Voyage pas comme les autres en Arabie Saoudite avec Olivia Arthur, là où être femme n’est pas si facile mais peut rimer avec force d’esprit et féminité.
Un CV loufoque, des études de maths à Oxford, puis un road trip en Inde en 2003, fabuleux tournant dans sa vie et élément déclencheur de sa carrière de photographe, l’anglaise Olivia Arthur est depuis 2013 membre de l’agence emblématique Magnum et ses crapahutages à risque en Orient y sont certainement pour quelque chose.
Son sujet d’étude et son leitmotiv? Documenter à sa manière, le quotidien des femmes évoluant dans des pays tristement réputés comme incroyablement fermés et historiquement répressifs voire hostiles à leur émancipation. Après un saut de circonstance en Iran puis une escale à la frontière entre l’Europe et l’Asie afin de faire un focus sur la gente féminine du coin , a été publié en 2012 son ouvrage Jeddah Diary, dans lequel elle relate son immersion totale dans l’intimité des femmes d’Arabie Saoudite.
À peine entrée sur le territoire, cette aventurière dans l’âme s’est heurtée à ces lois condamnant les prises de photos, même lorsque celles-ci semblaient sans intérêt. Pourtant paradoxalement c’est bel et bien au cours d’un workshop donné à des femmes photographes locales qu’Olivia Arthur a pu se rapprocher de ses futurs sujets et ainsi les suivre dans leur vie privée à l’écart des rues vides dans lesquelles la police religieuse a « le droit de vous demander d’enfiler votre voile ». Les autorités saoudiennes semblent selon elle, s’inquiéter davantage du respect des « dress codes » que de la « menace » politique que certains peuvent représenter.
« Les femmes de ces pays sont des citoyens de seconde zone mais au lieu de montrer qui elles sont, je cherche à illustrer leur vie et leurs choix, bons ou mauvais. »
Ses pérégrinations dans un pays qu’elle juge jeune et dont « la société et l’image de soi là-bas sont une préoccupation de tout instant », l’ont menée dans la ville de Jeddah sur les bords de la mer rouge.
Sur le campus de l’université flambant neuve d’Effat, la photographe à contre toute attente eu droit à des cours de féminité et de mode tant les étudiantes laissaient entrevoir des looks ultra modernes et tendances sous leur abayas au point qu’Olivia Arthur s’est alors sentie être la femme la plus has-been d’Arabie Saoudite vestimentairement parlant :
« Ces filles m’ont désespérée, elles disaient : « Ok Olivia, tu vas aller te maquiller et nous allons te montrer comment être féminine. »
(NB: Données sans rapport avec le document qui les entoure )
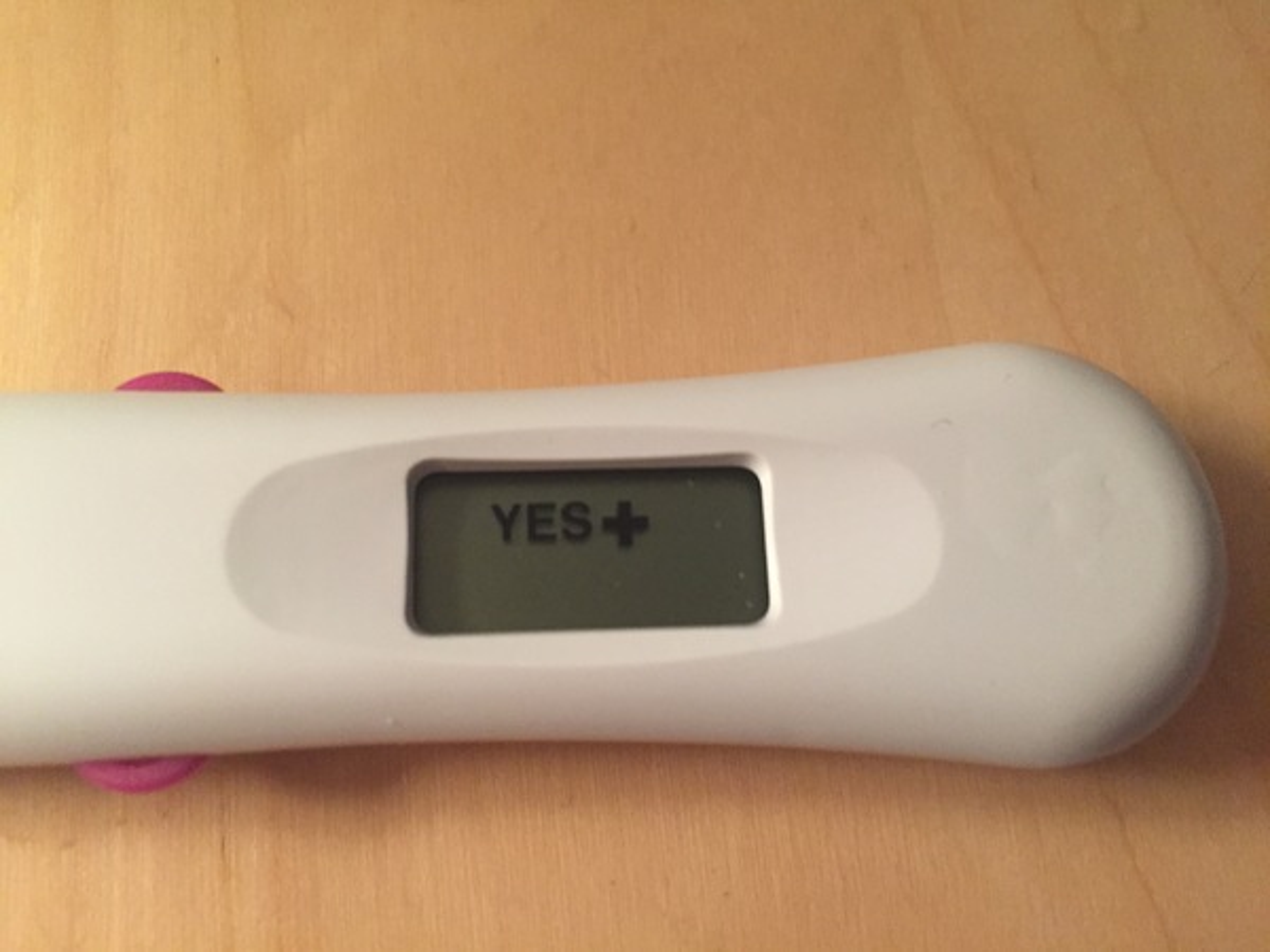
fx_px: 1064
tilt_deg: -73.3
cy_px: 476
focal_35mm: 29
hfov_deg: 61.7
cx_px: 635
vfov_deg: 48.2
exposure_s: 1/17
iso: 250
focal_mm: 4.15
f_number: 2.2
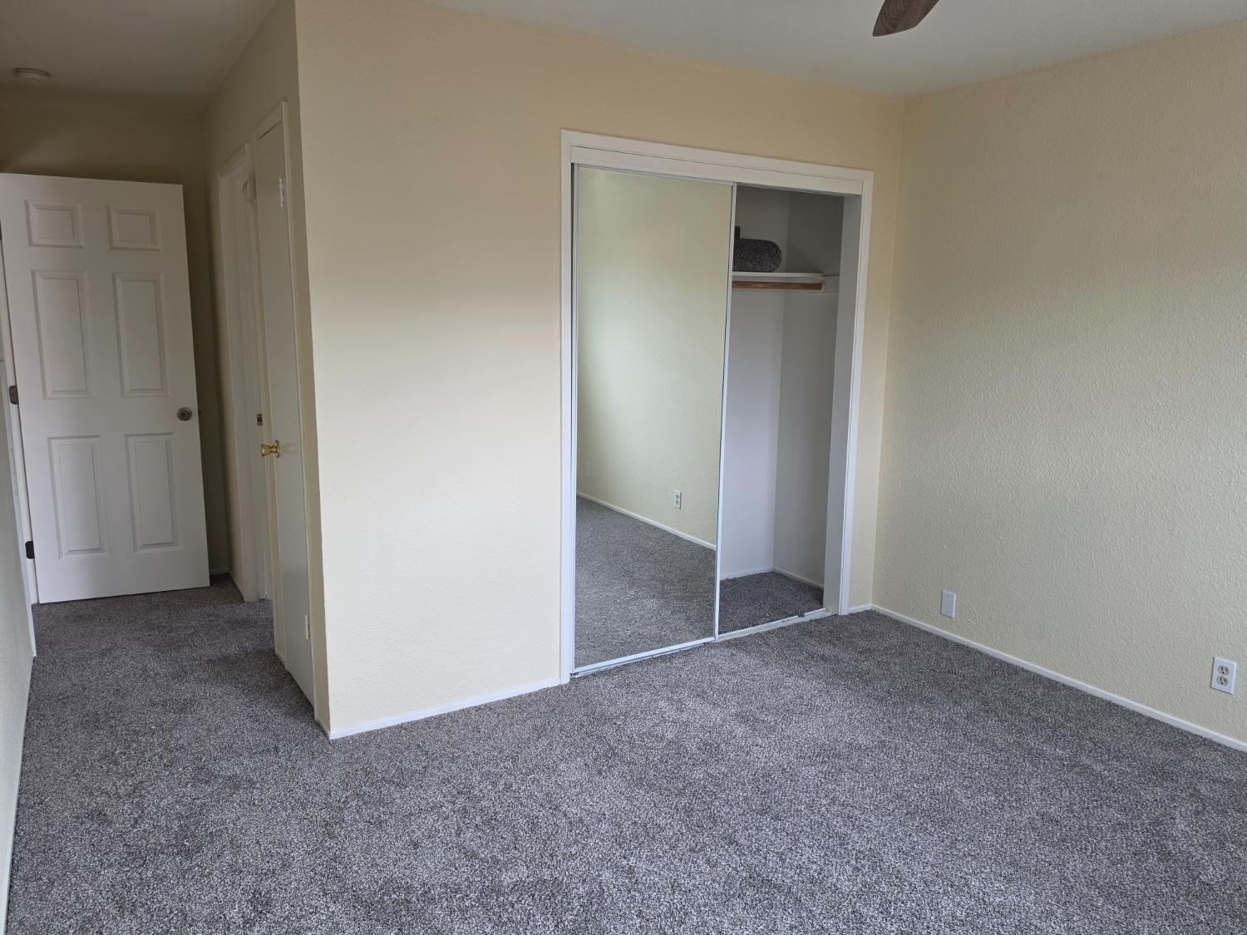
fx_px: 829
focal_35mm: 23
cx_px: 624
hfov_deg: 73.9
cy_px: 468
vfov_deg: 58.9
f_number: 1.4
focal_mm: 6.5
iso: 80
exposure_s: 1/180
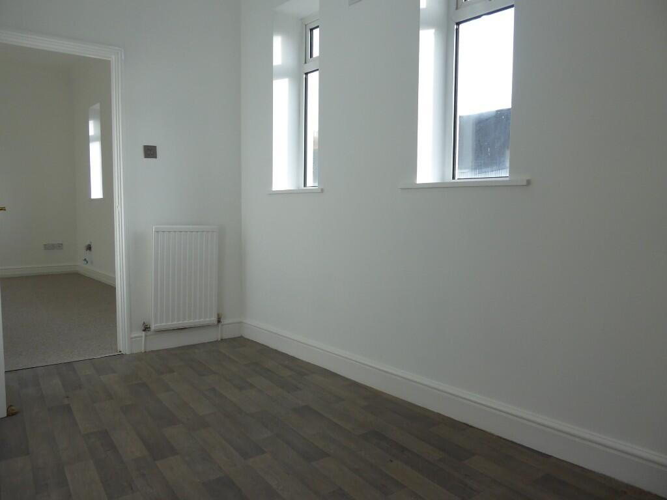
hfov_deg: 69.4
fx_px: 482
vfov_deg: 54.9
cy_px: 250
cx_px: 334
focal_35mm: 25
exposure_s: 1/160
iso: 80
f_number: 3.3
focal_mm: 4.3
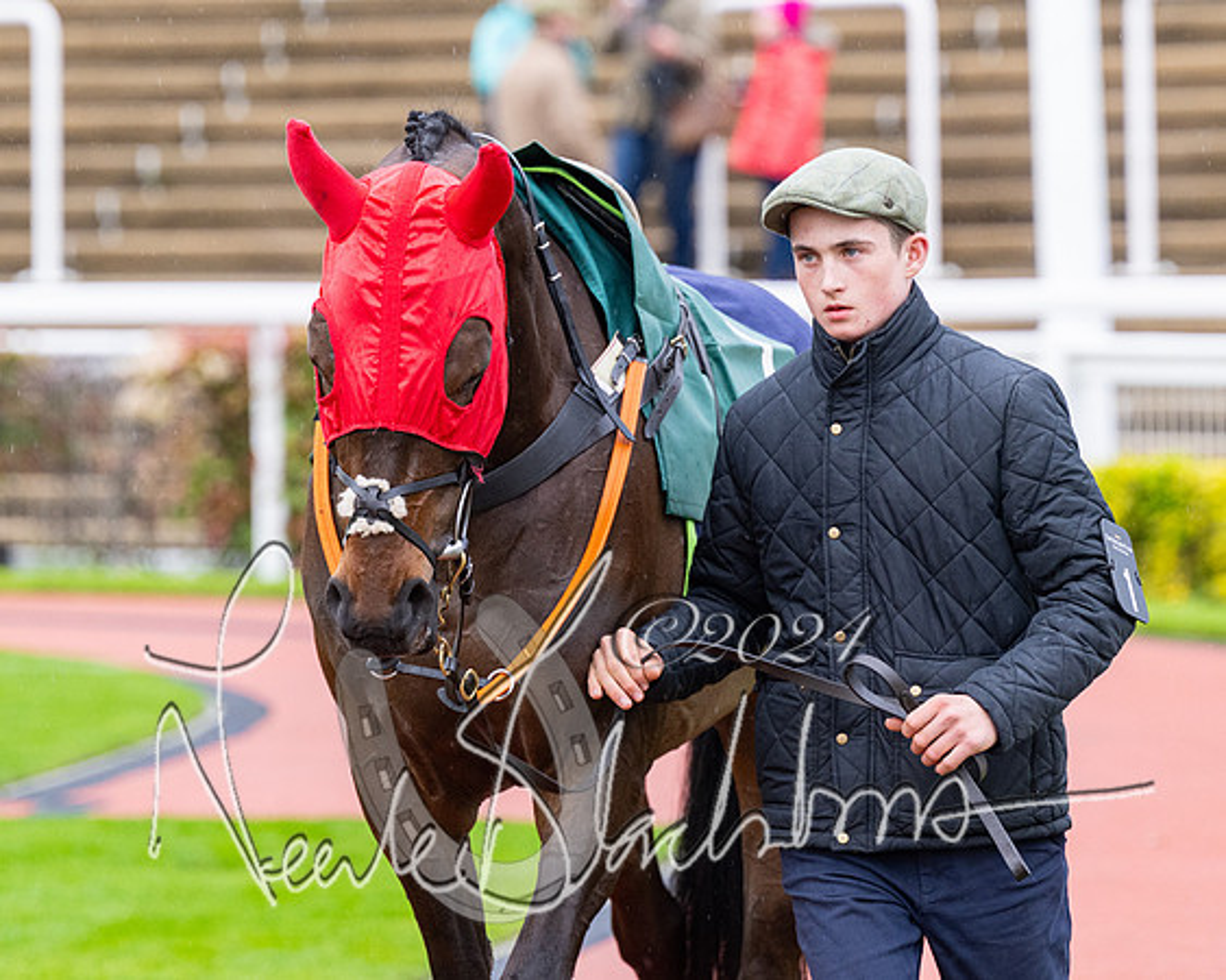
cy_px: 385
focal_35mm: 320
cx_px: 684
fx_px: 11591
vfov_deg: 4.8
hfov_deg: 6.1
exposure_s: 1/500
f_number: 5
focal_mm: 220
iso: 1000
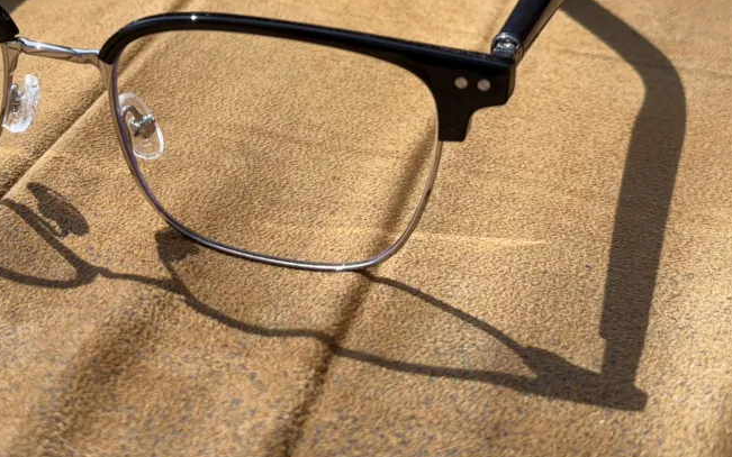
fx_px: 1596
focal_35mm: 80
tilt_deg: -25.4
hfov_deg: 25.5
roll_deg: -0.1
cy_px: 61
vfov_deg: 16.1
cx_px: 172
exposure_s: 1/463
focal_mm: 6.76
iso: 64
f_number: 1.78
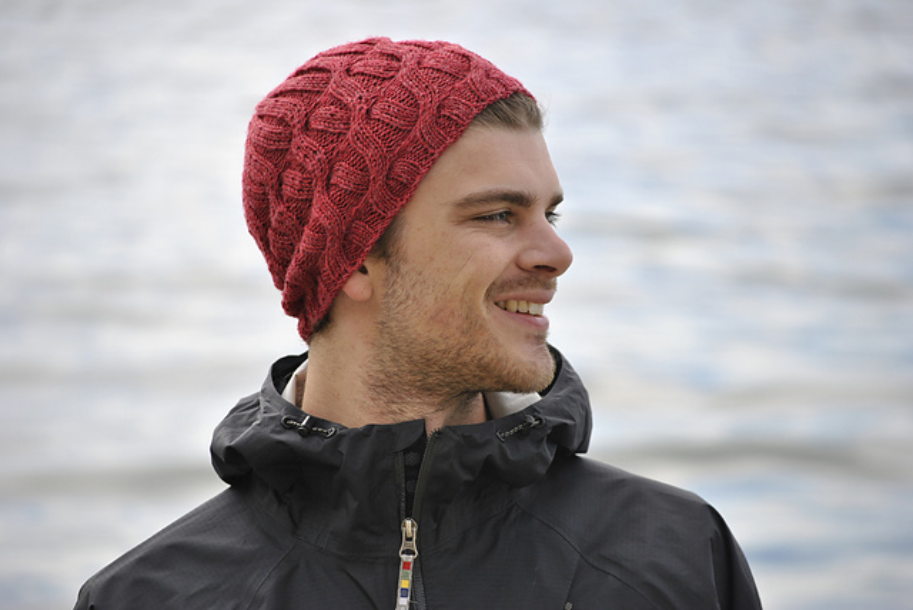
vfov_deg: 8.3
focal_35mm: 165
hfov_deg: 12.4
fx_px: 4188
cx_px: 456
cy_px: 305
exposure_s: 1/640
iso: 200
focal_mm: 110
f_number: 4.5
Comme quoi la mode islamique n’a pas à rougir de sa voisine occidentale. À travers ses clichés, la photographe cherche aussi à dépeindre un portrait ni blanc ni tout noir de la condition féminine en Arabie Saoudite, c’est davantage son voyage et son vécu qui ressortent ici avec esthétisme et vérité.
« La diversité est un truc que les gens oublient quand ils parlent d’un pays comme celui là. Pour eux, soit tout le monde est conservateur, soit tout le monde est libéré. C’est faux. On remarque ici des franges très distinctes les unes des autres. »
Constat avéré, de plus en plus de femmes travaillent en Arabie Saoudite, même si elles ne sont pas autorisées à conduire légalement. La ségrégation entre les genres faiblit lentement mais reste porteuse d’espoir, l’en atteste la loi mise en vigueur contre la maltraitance des femmes et les élections municipales en décembre 2015, au court desquelles les saoudiennes ont voté pour la première fois de leur histoire. Résultat : 21 femmes élues.
Le chemin vers l’émancipation est encore long mais des signes d’ouverture se dégagent tant la gente féminine du pays n’hésite plus à joindre la pensée aux actes en se mobilisant pour un avenir meilleur. En témoignent certaines militantes déambulant en 2013 au volant de voitures de luxe dans les rues, en signe de protestation à une loi jugée absurde, épaulées par une vidéo buzz, « No Women, No Drive », reprise du célèbre tube de Bob Marley et évoquant avec un soupçon d’ironie les raisons étranges à cette interdiction grotesque. C’est le paradoxe Saoudien dans toute sa splendeur.